Dear Commons Community,
Last Thursday, Secretary of Education Betsy DeVos addressed the Conservative Political Action Conference and opened her comments as follows:
“I’m Betsy DeVos. You may have heard some of the ‘wonderful’ things the mainstream media has called me lately,” she said. “I, however, pride myself on being called a mother, a grandmother, a life partner, and perhaps the first person to tell Bernie Sanders to his face that there’s no such thing as a free lunch.”
DeVos was using the aphorism to speak more broadly about her approach to government. And it’s worth debating how that broader view colors her approach to education policy. After all, more than half of America’s students now qualify for free and reduced-price meals, a common marker of poverty, and schools will be stretched to meet their needs both inside and outside the classroom
The fact of the matter is that for millions of children in the United States ― all of whom she’s pledged to serve as education secretary ― there is such a thing as a free lunch. And the important role it plays in their education and well-being is no laughing matter.
In 2012, 31 million children received meals through the National School Lunch Program which was established in 1946. For many of these children, that free lunch at school is the only meal they will eat that day. According to the nonprofit No Kid Hungry, about 13 million kids in the U.S. struggle with hunger. Data from the National Center for Education Statistics shows that the amount of public school students living in poverty rose from 17 percent to 22 percent between 2000 and 2013.

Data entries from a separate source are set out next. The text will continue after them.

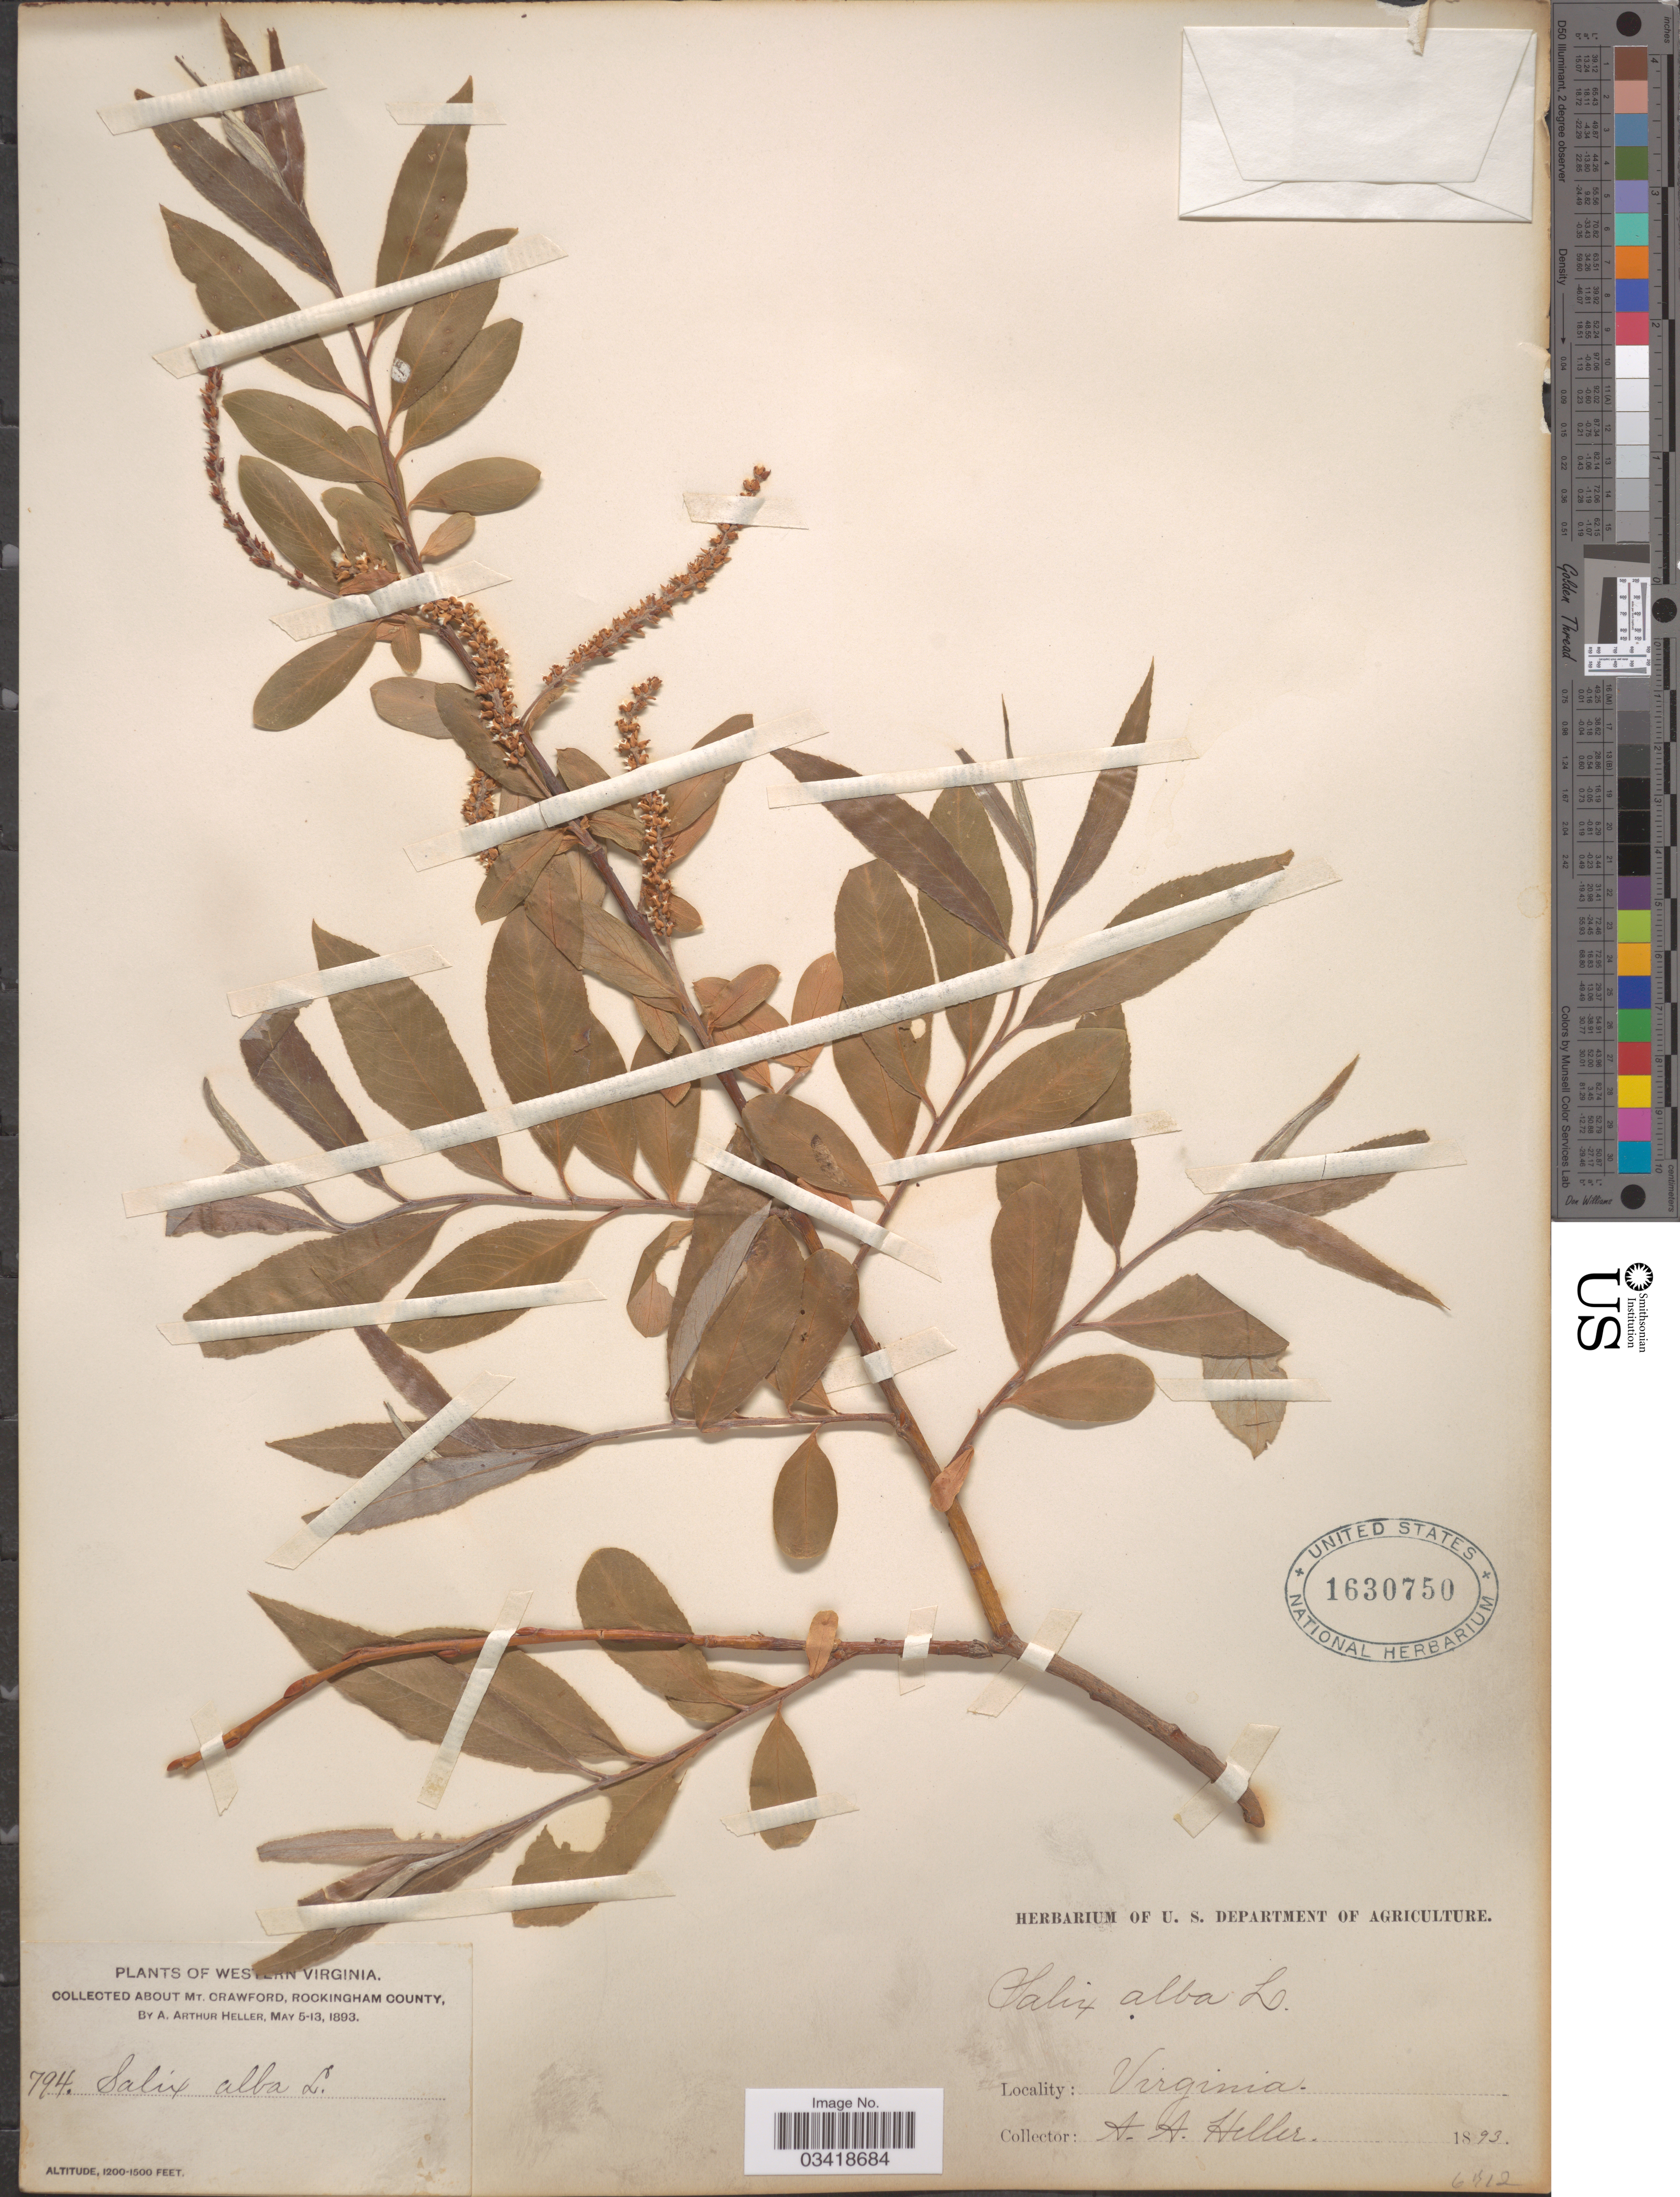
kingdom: Plantae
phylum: Tracheophyta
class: Magnoliopsida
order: Malpighiales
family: Salicaceae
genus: Salix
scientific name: Salix alba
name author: L.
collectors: A. A. Heller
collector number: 794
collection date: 1893-05-05/1893-05-13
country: United States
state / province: Virginia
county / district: Rockingham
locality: Western Virginia. About Mt. Crawford, Rockingham County.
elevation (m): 366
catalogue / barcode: US 1630750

However, legislative efforts over the past year show that lunch programs may end up on the chopping block. In April, the House of Representatives introduced a bill that would scale back the number of free meals offered at schools in the U.S.
In light of DeVos’ remarks, educators, parents and former students are speaking out in defense of the National School Lunch Program and stressing the adverse effects of having hungry children in classrooms.
It should also be mentioned that the National School Lunch Program and the National School Breakfast Program are under the authority of the U.S. Department of Agriculture, not the Education Department. Regardless Devos’ comments were problematic and insensitive to the needs of so many children who live in poverty.